### Kurze Aufgabe 1
Stimmen die folgenden Aussagen mit dem Text über die Ramones überein? Beantworten Sie jede mit Ja oder Nein und zitieren Sie die entscheidenden Worte des Textes wörtlich: (a) Bei den ersten Auftritten in den Performance Studios kostete der Eintritt zwei Dollar. (b) Joey spielte bei Sniper Schlagzeug. (c) Dee Dee wechselte vom Gesang zum Bass.
### Kurze Aufgabe 2
Greifen Sie den Text über die Ramones an seinem Ende auf und schreiben Sie ihn weiter.
*** Zitierter Text ***
Dee Dee kannte Johnny aus der Nachbarschaft. Dee Dee woll­te singen, Johnny hatte einen Bass. Johnny spielte mit Mickey Leigh in einer Band. Mickeys Bruder hieß Jeffrey und sang bei Sniper. Jeffrey nannte sich Joey – und sollte trommeln. Auf der Suche nach besseren Aus­sichten hingen Dee Dee und Johnny auf den Dä­chern der Häuserblocks rum. Rauch­ten und quas­sel­ten und schwiegen. Unten wollte eh kei­ner was mit ihnen zu tun haben. Schnüffelten Klebstoff. Joey war lang wie eine Bohnenstange, die Luft da oben ganz seine Welt. Er reagierte kaum, wenn man mit ihm sprach. Joey sah auch fast nix. In den Straßen und Hin­terhöfen der Kindheit gab es keine Blumen, auch keine Blumen­kin­der. Joeys Band Sniper spielte so Glam/Glit­ter-Zeug; trat im Coventry auf, einem Schuppen in Queens. Im Vil­lage verkaufte Joey in Acryl getränkte Plastikblumen, Bilder mit Gemüse drauf und so Zeugs. Johnny spielte in der Highschool bei Tangerine Puppets. Deren Gitarrist war Tommy. Guter Typ, konnte einwandfrei bis vier zäh­len. Danach machte Tommy was anderes. Er bekam ei­nen Job als Toningenieur. Bei Performance Studios. So eine Art Studio- und Proberaumkomplex, wo die Ramones erste Gigs spielten. Eintritt: $2,00. Außer Freunden kam so gut wie niemand. Dee Dee, der singen wollte, schrie sich schnell heiser, wechselte zum Bass, Johnny zur Gitarre, Joey ans Mikro, und der einzige Musiker wurde Trommler. Der lebt noch und stellt sich als Architekt der Ramones dar.

Dann kannte ich einen anderen Typen, der nannte sich Joey. Der fuhr für das Konzert in Hamburg 600 Kilo­me­ter. Den kann man heute noch anrufen, dann leiht er ei­nem „It’s Alive“ aus. Weil er ehrlich, straight, we­nig subtil ist, be­schmipft er einen vorher noch, dass man das Album nicht selbst hat. Einmal, backstage bei den Hosen, traf er Dee Dee. Er ging zu ihm hin und sagte, diese Rap-Sache, die Dee Dee nach seinem Split von the brudders vorgelegt hatte, war scheiße. Zu einem weite­ren Gedankenaustausch, so einer Art Ge­spräch zwi­schen Dee Dee King und Joey aus Heidelberg wollte es da­nach nicht mehr kom­men. So ist der Typ halt: ehrlich, straight, wenig subtil. Warum kenne ich nur Typen wie Lutscher und Joey? Weit und breit keine Sheena, keine Judy oder Headbanger Suzy…

So wie Dee Dee und Johnny kam Joey in der Schule mit niemandem klar und in der Nachbarschaft auch nicht. Er war von Geburt an krank, litt an manischem Verfolgungswahn und allen möglichen anderen Hang-ups. Dee Dee litt an schizophrenen Schüben und Auto-Aggression – typisch für einen mit Papa aus der Army, blauäugige Mama aus Berlin. Joey und Tommy sprachen fast nie darüber, dass sie aus jüdischen Elternhäusern kamen.
*** Datensätze ***
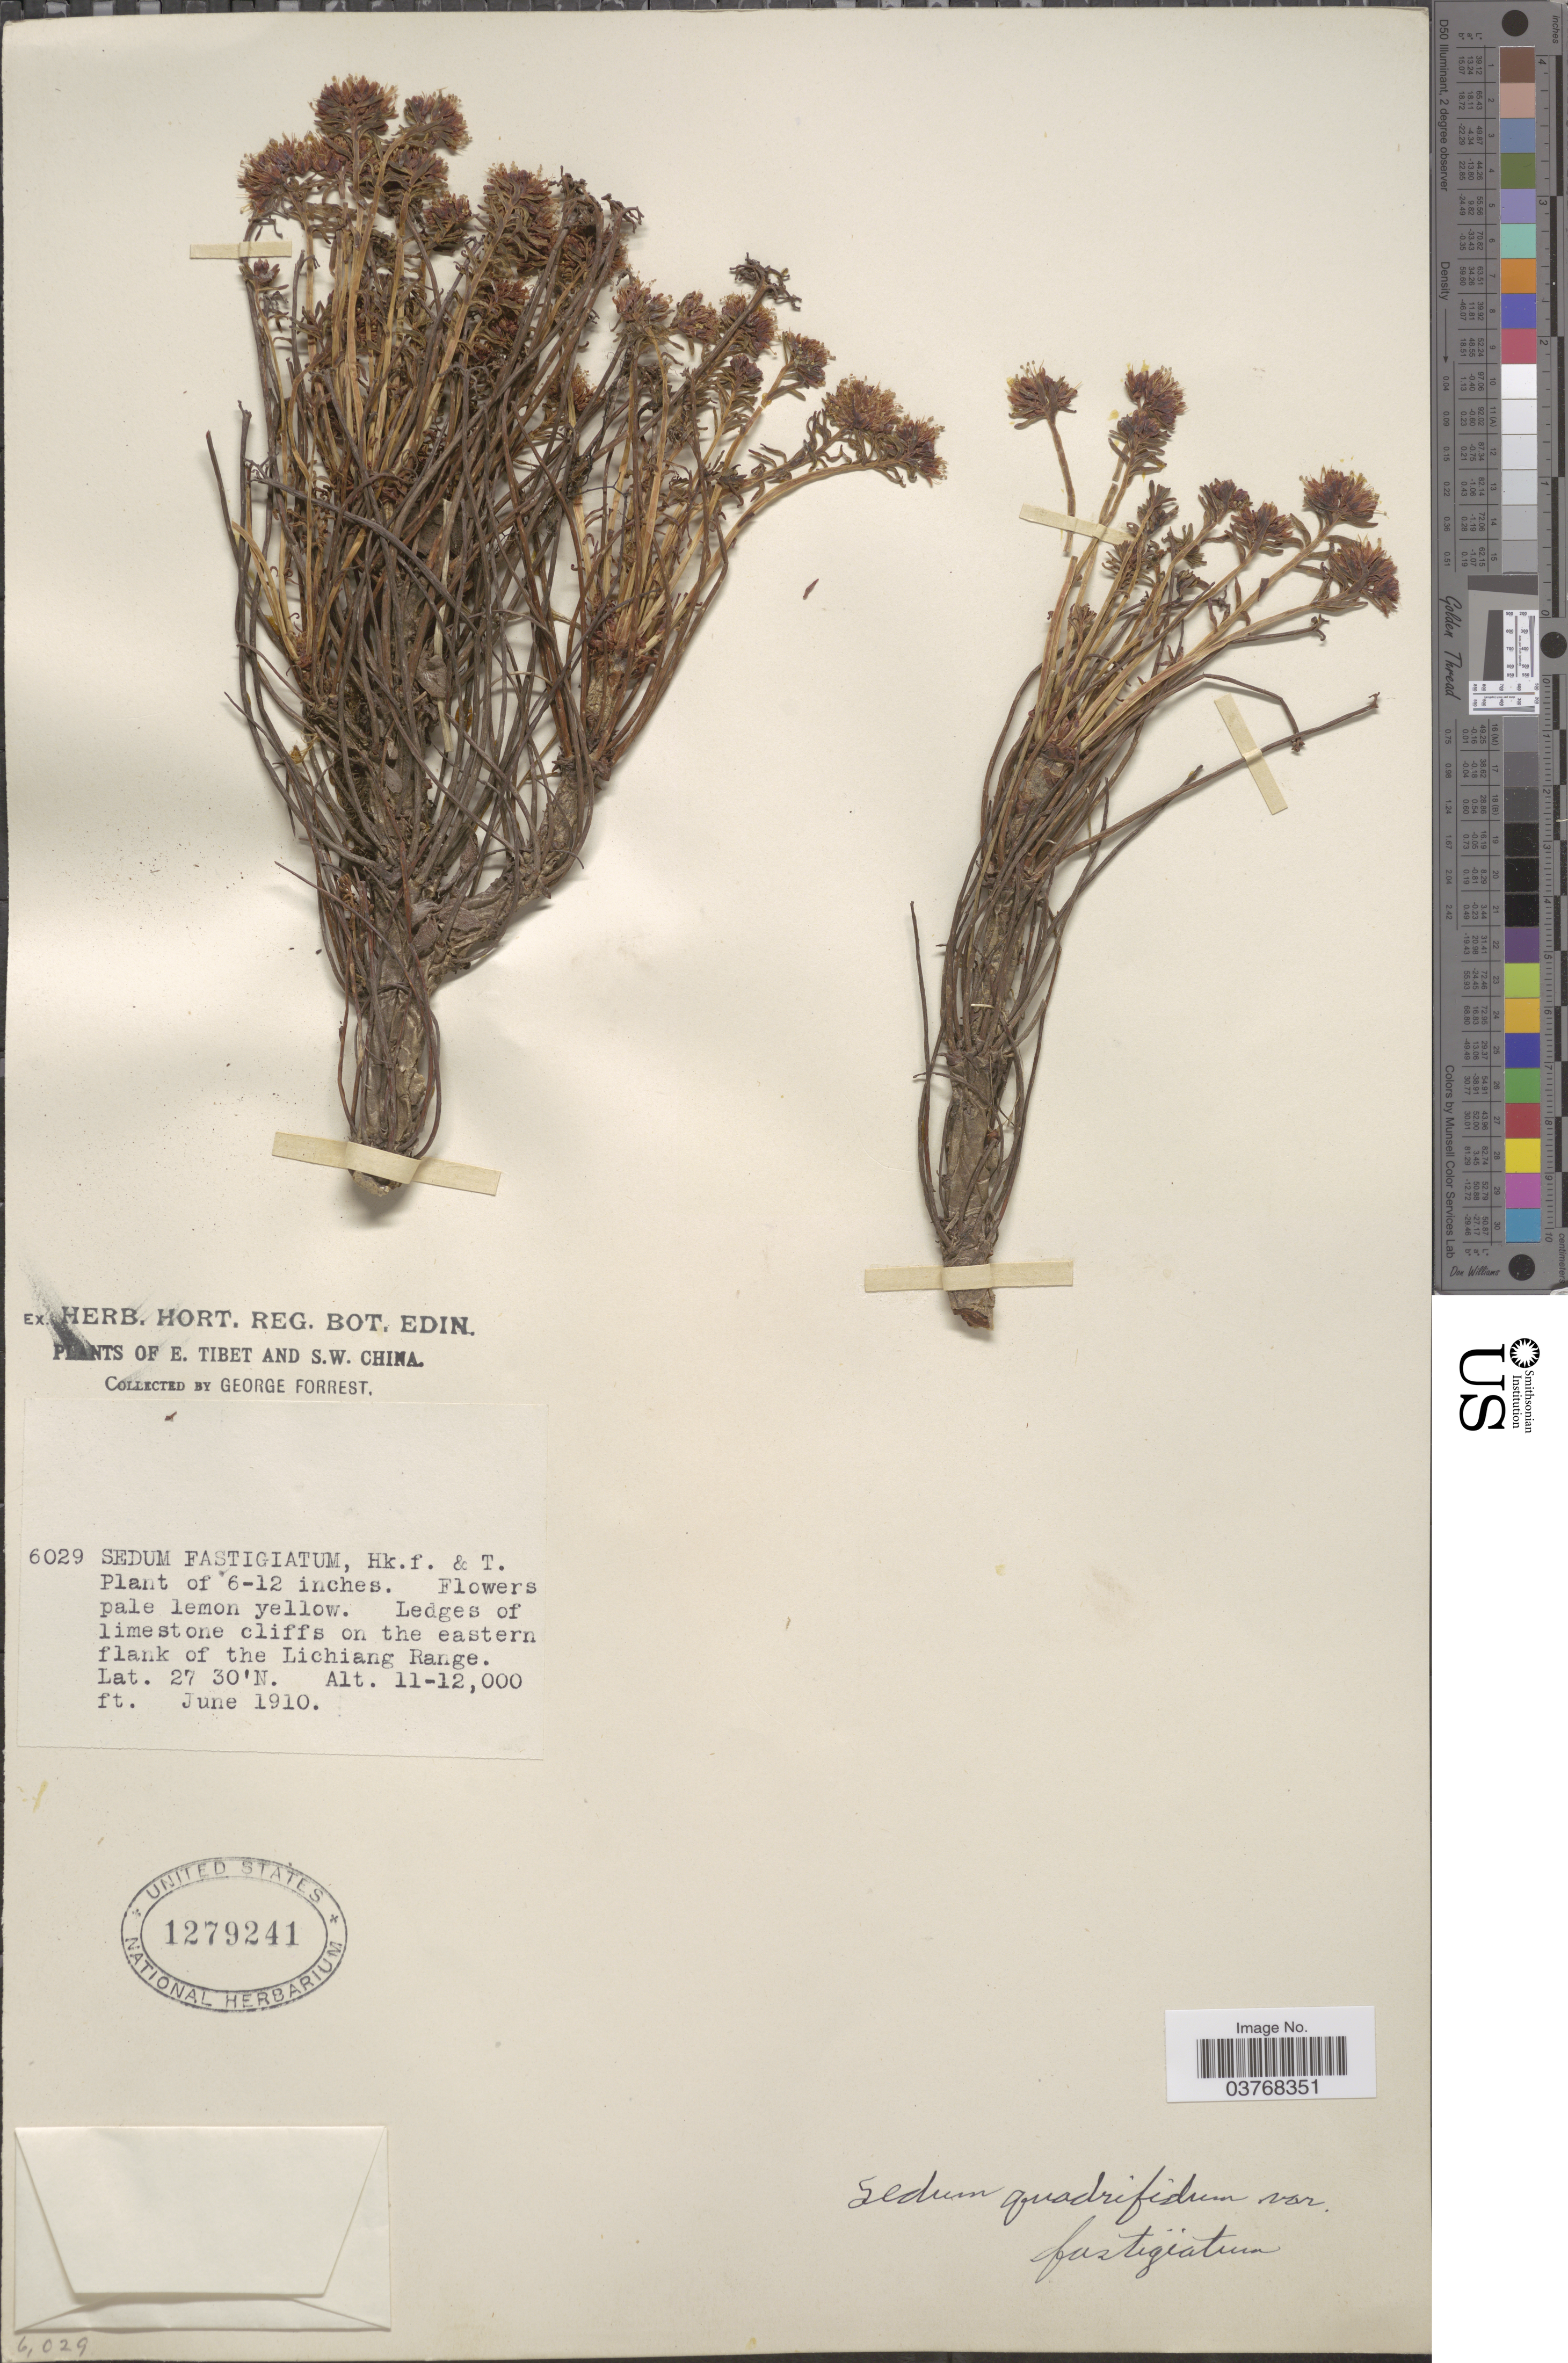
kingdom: Plantae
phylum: Tracheophyta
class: Magnoliopsida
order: Saxifragales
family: Crassulaceae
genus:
***
### Erwartete Ausgabe 1
(a) Ja: „Eintritt: $2,00.“
(b) Nein: „Mickeys Bruder hieß Jeffrey und sang bei Sniper.“
(c) Ja: „schrie sich schnell heiser, wechselte zum Bass“

### Erwartete Ausgabe 2
Der erste richtige Drummer (nach Proben mit Joey, der zum Sangesmikro wechselte) war also Tommy, geboren in Ungarn, Kind von Holocaust-Flüchtlingen. Dann kam Marky. Der hieß vorher Marc Bell, hatte mit Richard Hells Voidods „Blank Generation“ ein­ge­spielt. Davor, was nicht jeder weiß, zwei Alben mit Dust. Für ein Plattenlabel, Kama Sutra, dessen Teilhaber als Abzocker mehr berüch­tigt als berühmt wurden und deren Vertrieb Buddah in Mafiaprozessen Erwähnung fand.

Nach Marky kam Ritchie, dann El­vis, der am meisten ver­ges­sene Ramone. Man kannte sich. Von CBGB’s und der Szene da. Elvis Ramone half bei zwei Gigs aus (Ende Au­gust 1987 in Providence, Rhode Island, und Tren­ton, New Jersey). Abseits davon nannte er sich davor und danach Clem Burke – und trommelte u. a. bei Blondie.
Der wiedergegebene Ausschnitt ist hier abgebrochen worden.